| Task to carry out |
Among the entries below, find the lines with the word "mailbox" and copy them.

-- Listed records follows --

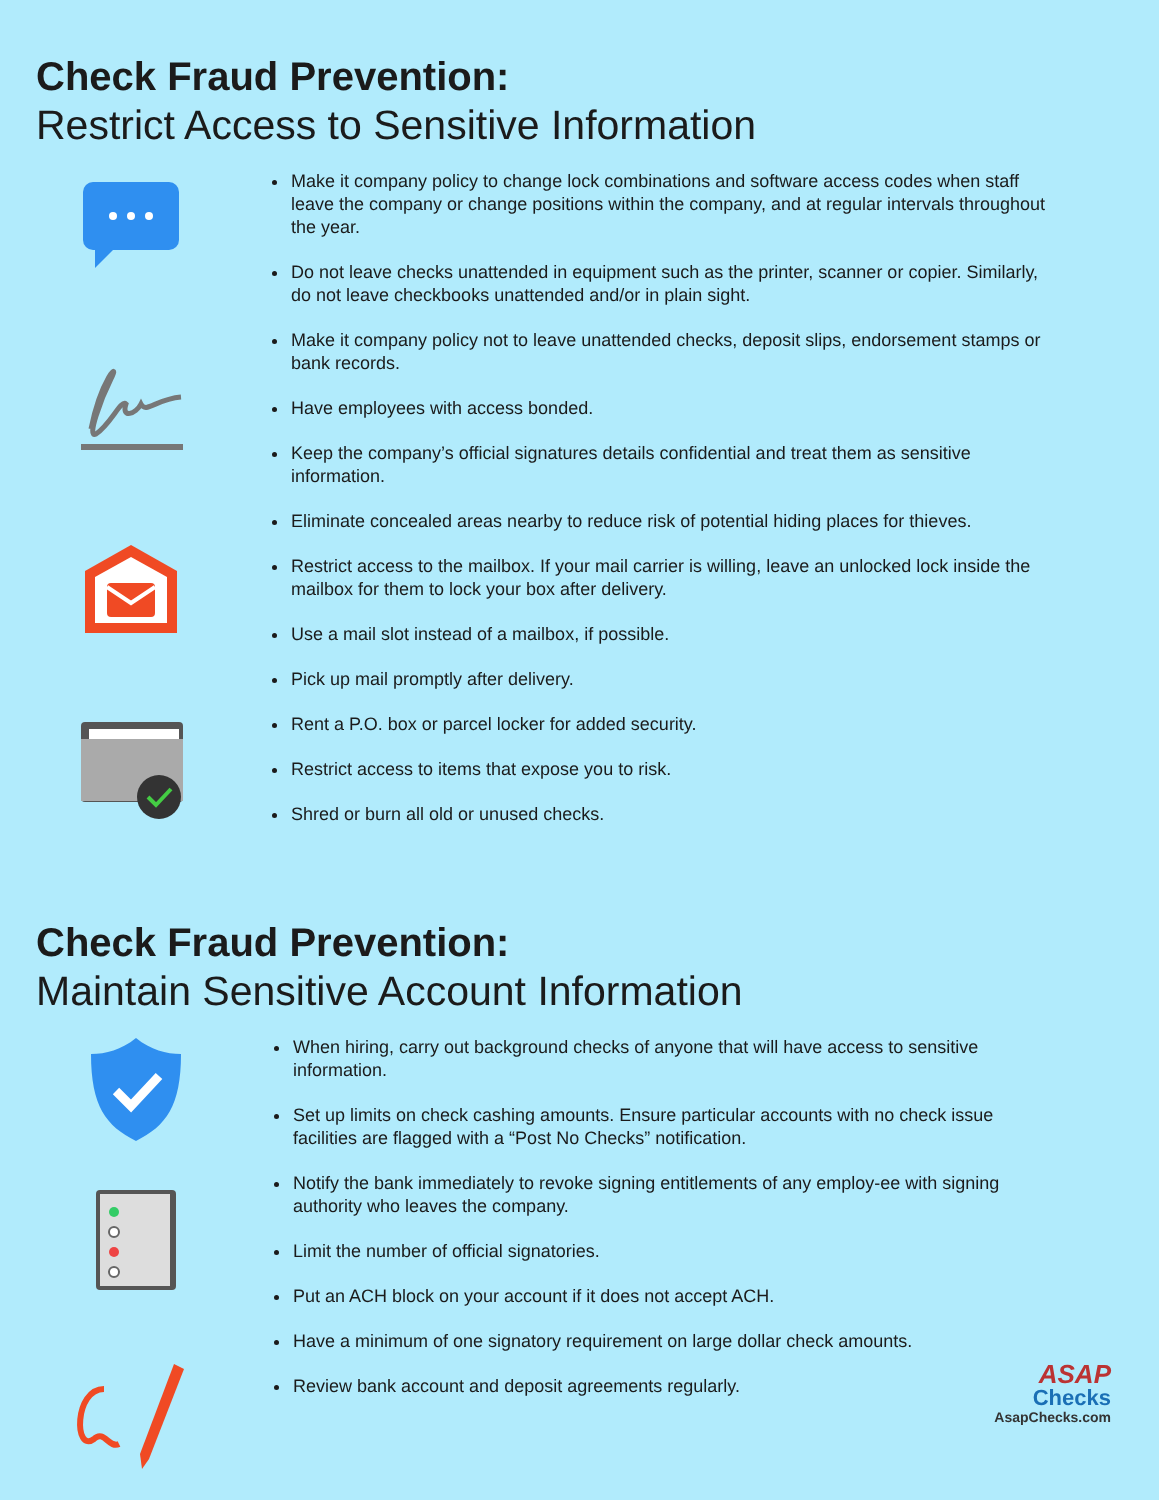Check Fraud Prevention:
Restrict Access to Sensitive Information
Make it company policy to change lock combinations and software access codes when staff leave the company or change positions within the company, and at regular intervals throughout the year.
Do not leave checks unattended in equipment such as the printer, scanner or copier. Similarly, do not leave checkbooks unattended and/or in plain sight.
Make it company policy not to leave unattended checks, deposit slips, endorsement stamps or bank records.
Have employees with access bonded.
Keep the company’s official signatures details confidential and treat them as sensitive information.
Eliminate concealed areas nearby to reduce risk of potential hiding places for thieves.
Restrict access to the mailbox. If your mail carrier is willing, leave an unlocked lock inside the mailbox for them to lock your box after delivery.
Use a mail slot instead of a mailbox, if possible.
Pick up mail promptly after delivery.
Rent a P.O. box or parcel locker for added security.
Restrict access to items that expose you to risk.
Shred or burn all old or unused checks.
Check Fraud Prevention:
Maintain Sensitive Account Information
When hiring, carry out background checks of anyone that will have access to sensitive information.
Set up limits on check cashing amounts. Ensure particular accounts with no check issue facilities are flagged with a “Post No Checks” notification.
Notify the bank immediately to revoke signing entitlements of any employ-ee with signing authority who leaves the company.
Limit the number of official signatories.
Put an ACH block on your account if it does not accept ACH.
Have a minimum of one signatory requirement on large dollar check amounts.
Review bank account and deposit agreements regularly.
ASAP
Checks
AsapChecks.com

-- Listed records concluded --

| Problem solution |
Restrict access to the mailbox. If your mail carrier is willing, leave an unlocked lock inside the mailbox for them to lock your box after delivery.
Use a mail slot instead of a mailbox, if possible.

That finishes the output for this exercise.